Allocating memory for 64 8-byte blocks

Question

How do I allocate memory for 64 8-byte blocks? I've tried reading on uint64, but I'm not sure where to start.

Answer 1

This should be very simple. Either run:

void *foo = malloc(64 * 8);

or, if you want type safety:

#if (CHAR_BIT != 8) #error Weird broken system, give up... #endif
uint64_t *foo = malloc(sizeof(uint64_t[64]));

Answer 2

In c, malloc allocates the number of bytes specified, so if you want to allocate 64 8 bytes blocks then you must allocate malloc(64*8) . Don't forget to free them.

If you are not going to allocate them dinamically you can just declare an array. In c there's a type that have 64 bits (8 bytes) named uint64_t , so you can declare an array of 64 elements of 8 bytes this way: uint64_t blocks[64] .

As a reply of a question in your comments, declaring a variable will make it valid inside his scope. So if you declare the array globally, it will be valid until the program closes. And if you declare it inside an if condition (for example), it will be valid only inside the conditional.
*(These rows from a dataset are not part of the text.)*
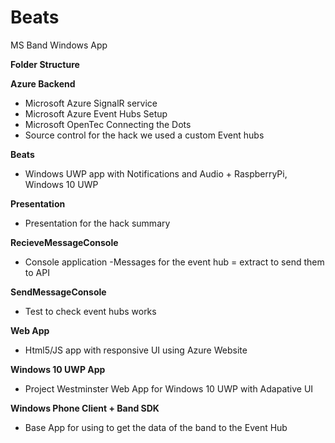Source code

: # Beats
MS Band Windows App

**Folder Structure**

**Azure Backend** 
- Microsoft Azure SignalR service 
- Microsoft Azure Event Hubs Setup
- Microsoft OpenTec Connecting the Dots 
- Source control for the hack we used a custom Event hubs

**Beats**
- Windows UWP app with Notifications and Audio + RaspberryPi, Windows 10 UWP

**Presentation**
- Presentation for the hack summary

**RecieveMessageConsole** 
- Console application -Messages for the event hub = extract to send them to API

**SendMessageConsole**
- Test to check event hubs works

**Web App**
- Html5/JS app with responsive UI using Azure Website

**Windows 10 UWP App**
- Project Westminster Web App for Windows 10 UWP with Adapative UI

**Windows Phone Client + Band SDK**
- Base App for using to get the data of the band to the Event Hub

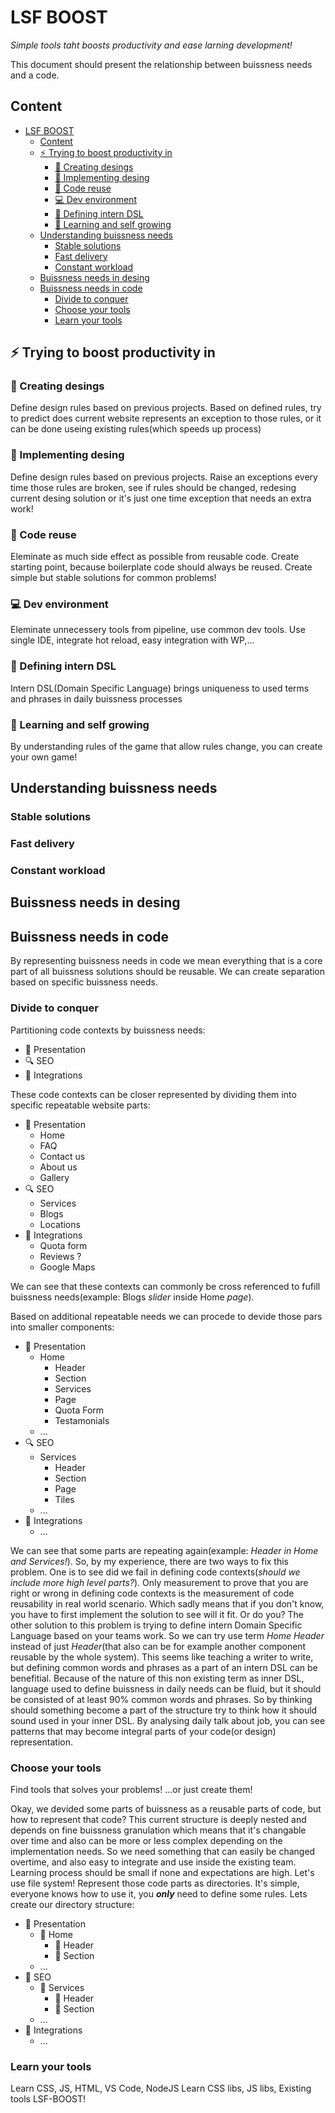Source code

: # LSF BOOST

*Simple tools taht boosts productivity and ease larning development!*

This document should present the relationship between buissness needs and a code. 

## Content

- [LSF BOOST](#lsf-boost)
  - [Content](#content)
  - [⚡ Trying to boost productivity in](#-trying-to-boost-productivity-in)
    - [🎨 Creating desings](#-creating-desings)
    - [🍕 Implementing desing](#-implementing-desing)
    - [📄 Code reuse](#-code-reuse)
    - [💻 Dev environment](#-dev-environment)
    - [💬 Defining intern DSL](#-defining-intern-dsl)
    - [👾 Learning and self growing](#-learning-and-self-growing)
  - [Understanding buissness needs](#understanding-buissness-needs)
    - [Stable solutions](#stable-solutions)
    - [Fast delivery](#fast-delivery)
    - [Constant workload](#constant-workload)
  - [Buissness needs in desing](#buissness-needs-in-desing)
  - [Buissness needs in code](#buissness-needs-in-code)
    - [Divide to conquer](#divide-to-conquer)
    - [Choose your tools](#choose-your-tools)
    - [Learn your tools](#learn-your-tools)

## ⚡ Trying to boost productivity in

### 🎨 Creating desings
Define design rules based on previous projects. Based on defined rules, try to predict does current website represents an exception to those rules, or it can be done useing existing rules(which speeds up process)

### 🍕 Implementing desing 
Define design rules based on previous projects. Raise an exceptions every time those rules are broken, see if rules should be changed, redesing current desing solution or it's just one time exception that needs an extra work!

### 📄 Code reuse
Eleminate as much side effect as possible from reusable code. Create starting point, because boilerplate code should always be reused. Create simple but stable solutions for common problems!

### 💻 Dev environment
Eleminate unnecessery tools from pipeline, use common dev tools. Use single IDE, integrate hot reload, easy integration with WP,...

### 💬 Defining intern DSL
Intern DSL(Domain Specific Language) brings uniqueness to used terms and phrases in daily buissness processes

### 👾 Learning and self growing
By understanding rules of the game that allow rules change, you can create your own game!


## Understanding buissness needs

### Stable solutions

### Fast delivery

### Constant workload


## Buissness needs in desing

## Buissness needs in code

By representing buissness needs in code we mean everything that is a core part of all buissness solutions should be reusable. We can create separation based on specific buissness needs.

### Divide to conquer

Partitioning code contexts by buissness needs:
- 🎁 Presentation
- 🔍 SEO
- 🍌 Integrations

These code contexts can be closer represented by dividing them into specific repeatable website parts:
- 🎁 Presentation
  - Home
  - FAQ
  - Contact us
  - About us
  - Gallery
- 🔍 SEO
  - Services
  - Blogs
  - Locations
- 🍌 Integrations
  - Quota form
  - Reviews ?
  - Google Maps

We can see that these contexts can commonly be cross referenced to fufill buissness needs(example: Blogs *slider* inside Home *page*).

Based on additional repeatable needs we can procede to devide those pars into smaller components:
- 🎁 Presentation
  - Home
    - Header
    - Section
    - Services
    - Page
    - Quota Form
    - Testamonials
  - ...
- 🔍 SEO
  - Services
    - Header
    - Section
    - Page
    - Tiles
  - ...
- 🍌 Integrations
  - ...

We can see that some parts are repeating again(example: *Header in Home and Services!*). So, by my experience, there are two ways to fix this problem. One is to see did we fail in defining code contexts(*should we include more high level parts?*). Only measurement to prove that you are right or wrong in defining code contexts is the measurement of code reusability in real world scenario. Which sadly means that if you don't know, you have to first implement the solution to see will it fit. Or do you? The other solution to this problem is trying to define intern Domain Specific Language based on your teams work. So we can try use term *Home Header* instead of just *Header*(that also can be for example another component reusable by the whole system). This seems like teaching a writer to write, but defining common words and phrases as a part of an intern DSL can be benefitial. Because of the nature of this non existing term as inner DSL, language used to define buissness in daily needs can be fluid, but it should be consisted of at least 90% common words and phrases. So by thinking should something become a part of the structure try to think how it should sound used in your inner DSL. By analysing daily talk about job, you can see patterns that may become integral parts of your code(or design) representation.

### Choose your tools

Find tools that solves your problems! ...or just create them!

Okay, we devided some parts of buissness as a reusable parts of code, but how to represent that code? This current structure is deeply nested and depends on fine buissness granulation which means that it's changable over time and also can be more or less complex depending on the implementation needs. So we need something that can easily be changed overtime, and also easy to integrate and use inside the existing team. Learning process should be small if none and expectations are high. Let's use file system! Represent those code parts as directories. It's simple, everyone knows how to use it, you ***only*** need to define some rules. Lets create our directory structure:

- 📁 Presentation
  - 📁 Home
    - 📁 Header
    - 📁 Section
  - ...
- 📁 SEO
  - 📁 Services
    - 📁 Header
    - 📁 Section
  - ...
- 📁 Integrations
  - ...



### Learn your tools

Learn CSS, JS, HTML, VS Code, NodeJS
Learn CSS libs, JS libs, Existing tools
LSF-BOOST!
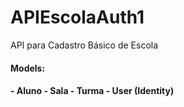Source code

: # APIEscolaAuth1

API para Cadastro Básico de Escola

<H4>Models:<H4>
- Aluno
- Sala
- Turma
- User (Identity)
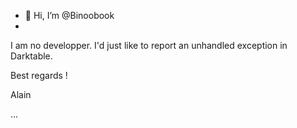 - 👋 Hi, I’m @Binoobook
- 
 I am no developper. I'd just like to report an unhandled exception in Darktable.

Best regards !

Alain

...

<!---
Binoobook/Binoobook is a ✨ special ✨ repository because its `README.md` (this file) appears on your GitHub profile.
You can click the Preview link to take a look at your changes.
--->
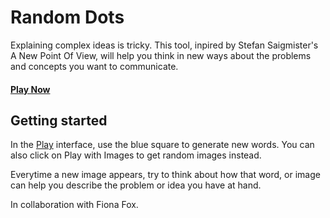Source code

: # Random Dots
Explaining complex ideas is tricky. 
This tool, inpired by Stefan Saigmister's A New Point Of View, will help you think in new ways about the problems and concepts you want to communicate.

#### [Play Now](http://ruieduardo.com/random-dots)

## Getting started

In the [Play](http://ruieduardo.com/random-dots) interface, use the blue square to generate new words. You can also click on Play with Images to get random images instead.

Everytime a new image appears, try to think about how that word, or image can help you describe the problem or idea you have at hand.

In collaboration with Fiona Fox.
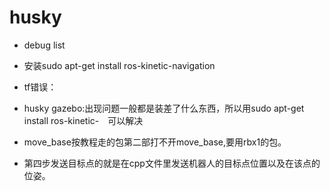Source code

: # husky
- debug list
- 安装sudo apt-get install ros-kinetic-navigation
- tf错误：

- husky gazebo:出现问题一般都是装差了什么东西，所以用sudo apt-get install ros-kinetic-　可以解决

- move_base按教程走的包第二部打不开move_base,要用rbx1的包。

- 第四步发送目标点的就是在cpp文件里发送机器人的目标点位置以及在该点的位姿。
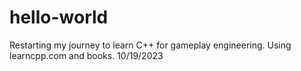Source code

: # hello-world

Restarting my journey to learn C++ for gameplay engineering.
Using learncpp.com and books.
10/19/2023
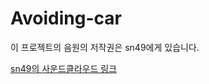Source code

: # Avoiding-car  
  
이 프로젝트의 음원의 저작권은 sn49에게 있습니다.  
  
[sn49의 사운드클라우드 링크](https://soundcloud.com/sn49)
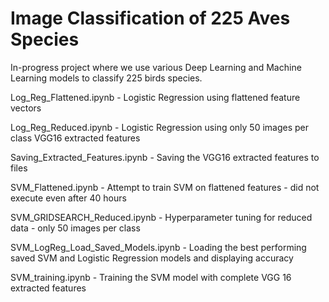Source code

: # Image Classification of 225 Aves Species
In-progress project where we use various Deep Learning and Machine Learning models to classify 225 birds species.

Log_Reg_Flattened.ipynb - Logistic Regression using flattened feature vectors

Log_Reg_Reduced.ipynb - Logistic Regression using only 50 images per class VGG16 extracted features

Saving_Extracted_Features.ipynb - Saving the VGG16 extracted features to files

SVM_Flattened.ipynb - Attempt to train SVM on flattened features - did not execute even after 40 hours

SVM_GRIDSEARCH_Reduced.ipynb - Hyperparameter tuning for reduced data - only 50 images per class

SVM_LogReg_Load_Saved_Models.ipynb - Loading the best performing saved SVM and Logistic Regression models and displaying accuracy

SVM_training.ipynb - Training the SVM model with complete VGG 16 extracted features
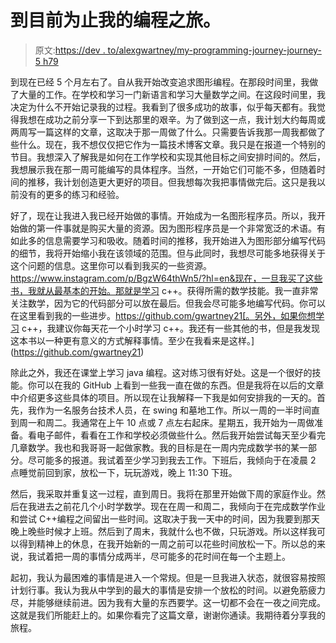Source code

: # 到目前为止我的编程之旅。

> 原文:[https://dev . to/alexgwartney/my-programming-journey-journey-5 h79](https://dev.to/alexgwartney/my-programming-journey-so-far-5h79)

到现在已经 5 个月左右了。自从我开始改变追求图形编程。在那段时间里，我做了大量的工作。在学校和学习一门新语言和学习大量数学之间。在这段时间里，我决定为什么不开始记录我的过程。我看到了很多成功的故事，似乎每天都有。我觉得我想在成功之前分享一下到达那里的艰辛。为了做到这一点，我计划大约每周或两周写一篇这样的文章，这取决于那一周做了什么。只需要告诉我那一周我都做了些什么。现在，我不想仅仅把它作为一篇技术博客文章。我只是在报道一个特别的节目。我想深入了解我是如何在工作学校和实现其他目标之间安排时间的。然后，我想展示我在那一周可能编写的具体程序。当然，一开始它们可能不多，但随着时间的推移，我计划创造更大更好的项目。但我想每次我把事情做完后。这只是我以前没有的更多的练习和经验。

好了，现在让我进入我已经开始做的事情。开始成为一名图形程序员。所以，我开始做的第一件事就是购买大量的资源。因为图形程序员是一个非常宽泛的术语。有如此多的信息需要学习和吸收。随着时间的推移，我开始进入为图形部分编写代码的细节，我将开始缩小我在该领域的范围。但与此同时，我想尽可能多地获得关于这个问题的信息。这里你可以看到我买的一些资源。https://www.instagram.com/p/BgzW64thWn5/?hl=en&现在，一旦我买了这些书，我就从最基本的开始。那就是学习 c++。获得所需的数学技能。我一直非常关注数学，因为它的代码部分可以放在最后。但我会尽可能多地编写代码。你可以在这里看到我的一些进步。https://github.com/gwartney21[。另外，如果你想学习 c++，我建议你每天花一个小时学习 c++。我还有一些其他的书，但是我发现这本书以一种更有意义的方式解释事情。至少在我看来是这样。](https://github.com/gwartney21)

除此之外，我还在课堂上学习 java 编程。这对练习很有好处。这是一个很好的技能。你可以在我的 GitHub 上看到一些我一直在做的东西。但是我将在以后的文章中介绍更多这些具体的项目。所以现在让我解释一下我是如何安排我的一天的。首先，我作为一名服务台技术人员，在 swing 和墓地工作。所以一周的一半时间直到周一和周二。我通常在上午 10 点或 7 点左右起床。星期五，我开始为一周做准备。看电子邮件，看看在工作和学校必须做些什么。然后我开始尝试每天至少看完几章数学。我也和我哥哥一起做家教。我的目标是在一周内完成数学书的某一部分。尽可能多的报道。我试着至少学习到我去工作。下班后，我倾向于在凌晨 2 点睡觉前回到家，放松一下，玩玩游戏，晚上 11:30 下班。

然后，我采取并重复这一过程，直到周日。我将在那里开始做下周的家庭作业。然后在我进去之前花几个小时学数学。现在在周一和周二，我倾向于在完成数学作业和尝试 C++编程之间留出一些时间。这取决于我一天中的时间，因为我要到那天晚上晚些时候才上班。然后到了周末，我就什么也不做，只玩游戏。所以这样我可以得到精神上的休息，在我开始新的一周之前可以花些时间放松一下。所以总的来说，我试着把一周的事情分成两半，尽可能多的花时间在每一个主题上。

起初，我认为最困难的事情是进入一个常规。但是一旦我进入状态，就很容易按照计划行事。我认为我从中学到的最大的事情是安排一个放松的时间。以避免筋疲力尽，并能够继续前进。因为我有大量的东西要学。这一切都不会在一夜之间完成。这就是我们所能赶上的。如果你看完了这篇文章，谢谢你通读。我期待着分享我的旅程。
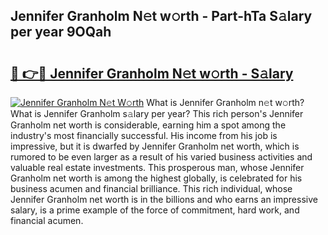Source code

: ## Jennifer Granholm N𝚎t w𝚘rth - Part-hTa S𝚊lary per year 9OQah

# <h2><a href="http://gc2krqx.nevu.top/?p=Jennifer+Granholm">🔗 👉🔴 Jennifer Granholm N𝚎t w𝚘rth - S𝚊lary</a></h2>

[![Jennifer Granholm N𝚎t W𝚘rth](https://i.imgur.com/Oavwk0R.jpeg)](http://gc2krqx.nevu.top/?p=Jennifer+Granholm)
What is Jennifer Granholm n𝚎t w𝚘rth? What is Jennifer Granholm s𝚊lary per year?
This rich person's Jennifer Granholm net worth is considerable, earning him a spot among the industry's most financially successful. His income from his job is impressive, but it is dwarfed by Jennifer Granholm net worth, which is rumored to be even larger as a result of his varied business activities and valuable real estate investments. This prosperous man, whose Jennifer Granholm net worth is among the highest globally, is celebrated for his business acumen and financial brilliance. This rich individual, whose Jennifer Granholm net worth is in the billions and who earns an impressive salary, is a prime example of the force of commitment, hard work, and financial acumen.
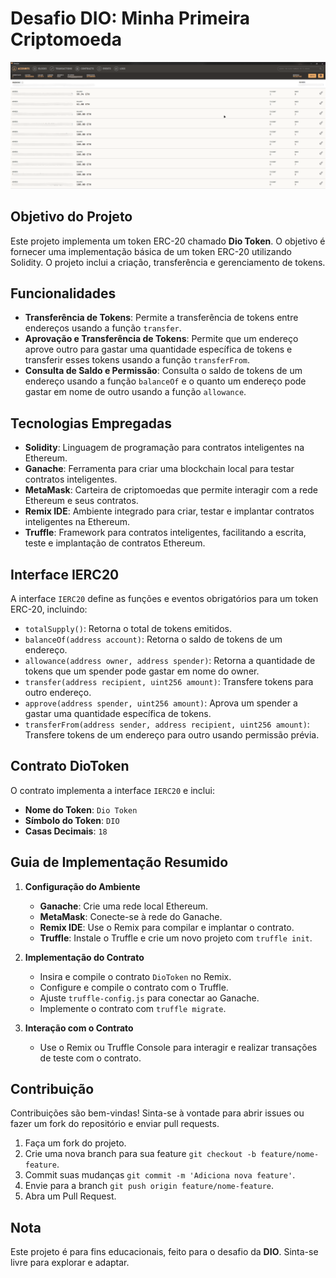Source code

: <!-- Projeto Finalizado -->
# Desafio DIO: Minha Primeira Criptomoeda

<div align="center">
  <img src="Thumb.png" alt="Ganache Wallpaper"/>
</div>

## Objetivo do Projeto

Este projeto implementa um token ERC-20 chamado **Dio Token**. O objetivo é fornecer uma implementação básica de um token ERC-20 utilizando Solidity. O projeto inclui a criação, transferência e gerenciamento de tokens.

## Funcionalidades

- **Transferência de Tokens**: Permite a transferência de tokens entre endereços usando a função `transfer`.
- **Aprovação e Transferência de Tokens**: Permite que um endereço aprove outro para gastar uma quantidade específica de tokens e transferir esses tokens usando a função `transferFrom`.
- **Consulta de Saldo e Permissão**: Consulta o saldo de tokens de um endereço usando a função `balanceOf` e o quanto um endereço pode gastar em nome de outro usando a função `allowance`.

## Tecnologias Empregadas

- **Solidity**: Linguagem de programação para contratos inteligentes na Ethereum.
- **Ganache**: Ferramenta para criar uma blockchain local para testar contratos inteligentes.
- **MetaMask**: Carteira de criptomoedas que permite interagir com a rede Ethereum e seus contratos.
- **Remix IDE**: Ambiente integrado para criar, testar e implantar contratos inteligentes na Ethereum.
- **Truffle**: Framework para contratos inteligentes, facilitando a escrita, teste e implantação de contratos Ethereum.

## Interface IERC20

A interface `IERC20` define as funções e eventos obrigatórios para um token ERC-20, incluindo:

- `totalSupply()`: Retorna o total de tokens emitidos.
- `balanceOf(address account)`: Retorna o saldo de tokens de um endereço.
- `allowance(address owner, address spender)`: Retorna a quantidade de tokens que um spender pode gastar em nome do owner.
- `transfer(address recipient, uint256 amount)`: Transfere tokens para outro endereço.
- `approve(address spender, uint256 amount)`: Aprova um spender a gastar uma quantidade específica de tokens.
- `transferFrom(address sender, address recipient, uint256 amount)`: Transfere tokens de um endereço para outro usando permissão prévia.

## Contrato DioToken

O contrato implementa a interface `IERC20` e inclui:

- **Nome do Token**: `Dio Token`
- **Símbolo do Token**: `DIO`
- **Casas Decimais**: `18`

## Guia de Implementação Resumido

1. **Configuração do Ambiente**
   - **Ganache**: Crie uma rede local Ethereum.
   - **MetaMask**: Conecte-se à rede do Ganache.
   - **Remix IDE**: Use o Remix para compilar e implantar o contrato.
   - **Truffle**: Instale o Truffle e crie um novo projeto com `truffle init`.

2. **Implementação do Contrato**
   - Insira e compile o contrato `DioToken` no Remix.
   - Configure e compile o contrato com o Truffle.
   - Ajuste `truffle-config.js` para conectar ao Ganache.
   - Implemente o contrato com `truffle migrate`.

3. **Interação com o Contrato**
   - Use o Remix ou Truffle Console para interagir e realizar transações de teste com o contrato.

## Contribuição

Contribuições são bem-vindas! Sinta-se à vontade para abrir issues ou fazer um fork do repositório e enviar pull requests.

1. Faça um fork do projeto.
2. Crie uma nova branch para sua feature `git checkout -b feature/nome-feature`.
3. Commit suas mudanças `git commit -m 'Adiciona nova feature'`.
4. Envie para a branch `git push origin feature/nome-feature`.
5. Abra um Pull Request.

## Nota

Este projeto é para fins educacionais, feito para o desafio da **DIO**. Sinta-se livre para explorar e adaptar.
Read this to understand better how it works: https://www.clear.rice.edu/elec201/ictutorial/tut2-4.html

If you allocate a piece of memory will malloc , it's direction must be saved in a variable so you can access it later, and here applies the same scope rules, but don't forget to free the memory before losing the direction pointer or you will have a memory leak.

If you don't have much experience I don't recommend using malloc .

Answer 3

You can do this just using malloc :

#include <stdio.h>
#include <stdlib.h>
#include <stdint.h>

int main()
{
    void* ptr = malloc(sizeof(uint64_t) * 64);
    printf("Allocated memory begins at %p", ptr);
}